## [WORK TO BE COMPLETED]
The records below must be repeated exactly, but without their pictures.

## [SOURCE MATERIAL]
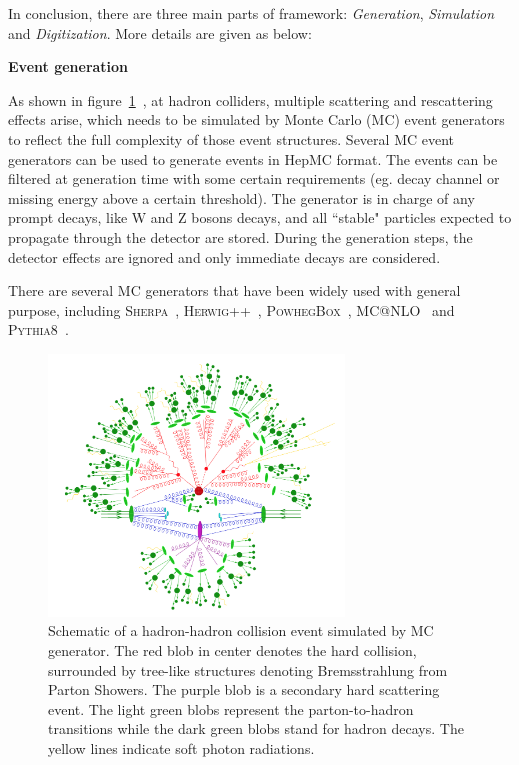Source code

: In conclusion, there are three main parts of framework: \textit{Generation}, \textit{Simulation} and \textit{Digitization}.
More details are given as below:

\textbf{Event generation}

As shown in figure~\ref{fig:mc_event_structure}~\cite{Hoche:2014rga}, at hadron colliders, multiple scattering and rescattering effects arise, which needs to be simulated by Monte Carlo (MC) event generators to reflect the full complexity of those event structures.
Several MC event generators can be used to generate events in HepMC format.
The events can be filtered at generation time with some certain requirements (eg. decay channel or missing energy above a certain threshold).
The generator is in charge of any prompt decays, like W and Z bosons decays, and all ``stable" particles expected to propagate through the detector are stored. 
During the generation steps, the detector effects are ignored and only immediate decays are considered.

There are several MC generators that have been widely used with general purpose, including \textsc{Sherpa}~\cite{Gleisberg_2009}, \textsc{Herwig++}~\cite{Bahr2008}, \textsc{PowhegBox}~\cite{Nason:2004rx}, \textsc{MC@NLO}~\cite{Frixione_2002} and \textsc{Pythia8}~\cite{Sjostrand:2007gs}.

\begin{figure}[!htb]
  \centering
  \includegraphics[width=0.7\textwidth]{figures/Simulation/mc_event_structure.png}
  \caption{Schematic of a hadron-hadron collision event simulated by MC generator. The red blob in center denotes the hard collision, surrounded by tree-like structures denoting Bremsstrahlung from Parton Showers. The purple blob is a secondary hard scattering event. The light green blobs represent the parton-to-hadron transitions while the dark green blobs stand for hadron decays. The yellow lines indicate soft photon radiations.}
  \label{fig:mc_event_structure}
\end{figure}

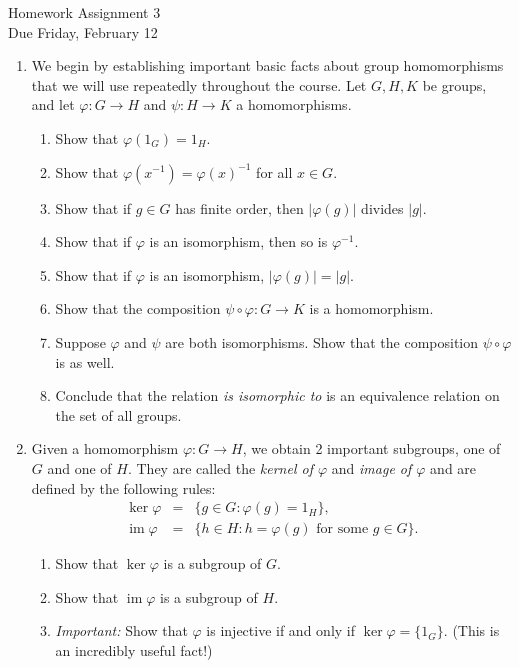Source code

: \documentclass[11pt]{article}
\newcommand{\im}{\operatorname{im}}
\begin{document}
\begin{center}
\Large {Homework Assignment 3}\\
\small {Due Friday, February 12}
\end{center}
\begin{enumerate}
  \item We begin by establishing important basic facts about group homomorphisms that we will use repeatedly throughout the course.  Let $G,H,K$ be groups, and let $\varphi:G\to H$ and $\psi:H\to K$ a homomorphisms.
  \begin{enumerate}
    \item Show that $\varphi(1_G) = 1_H$.
    \item Show that $\varphi(x^{-1}) = \varphi(x)^{-1}$ for all $x\in G$.
    \item Show that if $g\in G$ has finite order, then $|\varphi(g)|$ divides $|g|$.
    \item Show that if $\varphi$ is an isomorphism, then so is $\varphi^{-1}$.
    \item Show that if $\varphi$ is an isomorphism, $|\varphi(g)| = |g|$.
    \item Show that the composition $\psi\circ \varphi:G\to K$ is a homomorphism.
    \item Suppose $\varphi$ and $\psi$ are both isomorphisms.  Show that the composition $\psi\circ\varphi$ is as well.
    \item Conclude that the relation \textit{is isomorphic to} is an equivalence relation on the set of all groups.
  \end{enumerate}
  \item Given a homomorphism $\varphi:G\to H$, we obtain 2 important subgroups, one of $G$ and one of $H$.  They are called the \textit{kernel of $\varphi$} and \textit{image of $\varphi$} and are defined by the following rules:
  \begin{eqnarray*}
    \ker\varphi &=& \{g\in G:\varphi(g) = 1_H\},\\
    \operatorname{im}\varphi &=& \{h\in H:h =\varphi(g)\text{ for some }g\in G\}.
  \end{eqnarray*}
  \begin{enumerate}
    \item Show that $\ker\varphi$ is a subgroup of $G$.
    \item Show that $\im\varphi$ is a subgroup of $H$.
    \item{\textit{Important:} Show that $\varphi$ is injective if and only if $\ker\varphi = \{1_G\}$.  (This is an incredibly useful fact!)}

\end{enumerate}
\end{enumerate}
\end{document}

## [RESPONSE TO THIS EXERCISE]
Source code

: In conclusion, there are three main parts of framework: \textit{Generation}, \textit{Simulation} and \textit{Digitization}.
More details are given as below:

\textbf{Event generation}

As shown in figure~\ref{fig:mc_event_structure}~\cite{Hoche:2014rga}, at hadron colliders, multiple scattering and rescattering effects arise, which needs to be simulated by Monte Carlo (MC) event generators to reflect the full complexity of those event structures.
Several MC event generators can be used to generate events in HepMC format.
The events can be filtered at generation time with some certain requirements (eg. decay channel or missing energy above a certain threshold).
The generator is in charge of any prompt decays, like W and Z bosons decays, and all ``stable" particles expected to propagate through the detector are stored. 
During the generation steps, the detector effects are ignored and only immediate decays are considered.

There are several MC generators that have been widely used with general purpose, including \textsc{Sherpa}~\cite{Gleisberg_2009}, \textsc{Herwig++}~\cite{Bahr2008}, \textsc{PowhegBox}~\cite{Nason:2004rx}, \textsc{MC@NLO}~\cite{Frixione_2002} and \textsc{Pythia8}~\cite{Sjostrand:2007gs}.

\begin{figure}[!htb]
  \centering
  \includegraphics[width=0.7\textwidth]{figures/Simulation/mc_event_structure.png}
  \caption{Schematic of a hadron-hadron collision event simulated by MC generator. The red blob in center denotes the hard collision, surrounded by tree-like structures denoting Bremsstrahlung from Parton Showers. The purple blob is a secondary hard scattering event. The light green blobs represent the parton-to-hadron transitions while the dark green blobs stand for hadron decays. The yellow lines indicate soft photon radiations.}
  \label{fig:mc_event_structure}
\end{figure}

Source code

: \documentclass[11pt]{article}
\newcommand{\im}{\operatorname{im}}
\begin{document}
\begin{center}
\Large {Homework Assignment 3}\\
\small {Due Friday, February 12}
\end{center}
\begin{enumerate}
  \item We begin by establishing important basic facts about group homomorphisms that we will use repeatedly throughout the course.  Let $G,H,K$ be groups, and let $\varphi:G\to H$ and $\psi:H\to K$ a homomorphisms.
  \begin{enumerate}
    \item Show that $\varphi(1_G) = 1_H$.
    \item Show that $\varphi(x^{-1}) = \varphi(x)^{-1}$ for all $x\in G$.
    \item Show that if $g\in G$ has finite order, then $|\varphi(g)|$ divides $|g|$.
    \item Show that if $\varphi$ is an isomorphism, then so is $\varphi^{-1}$.
    \item Show that if $\varphi$ is an isomorphism, $|\varphi(g)| = |g|$.
    \item Show that the composition $\psi\circ \varphi:G\to K$ is a homomorphism.
    \item Suppose $\varphi$ and $\psi$ are both isomorphisms.  Show that the composition $\psi\circ\varphi$ is as well.
    \item Conclude that the relation \textit{is isomorphic to} is an equivalence relation on the set of all groups.
  \end{enumerate}
  \item Given a homomorphism $\varphi:G\to H$, we obtain 2 important subgroups, one of $G$ and one of $H$.  They are called the \textit{kernel of $\varphi$} and \textit{image of $\varphi$} and are defined by the following rules:
  \begin{eqnarray*}
    \ker\varphi &=& \{g\in G:\varphi(g) = 1_H\},\\
    \operatorname{im}\varphi &=& \{h\in H:h =\varphi(g)\text{ for some }g\in G\}.
  \end{eqnarray*}
  \begin{enumerate}
    \item Show that $\ker\varphi$ is a subgroup of $G$.
    \item Show that $\im\varphi$ is a subgroup of $H$.
    \item{\textit{Important:} Show that $\varphi$ is injective if and only if $\ker\varphi = \{1_G\}$.  (This is an incredibly useful fact!)}

\end{enumerate}
\end{enumerate}
\end{document}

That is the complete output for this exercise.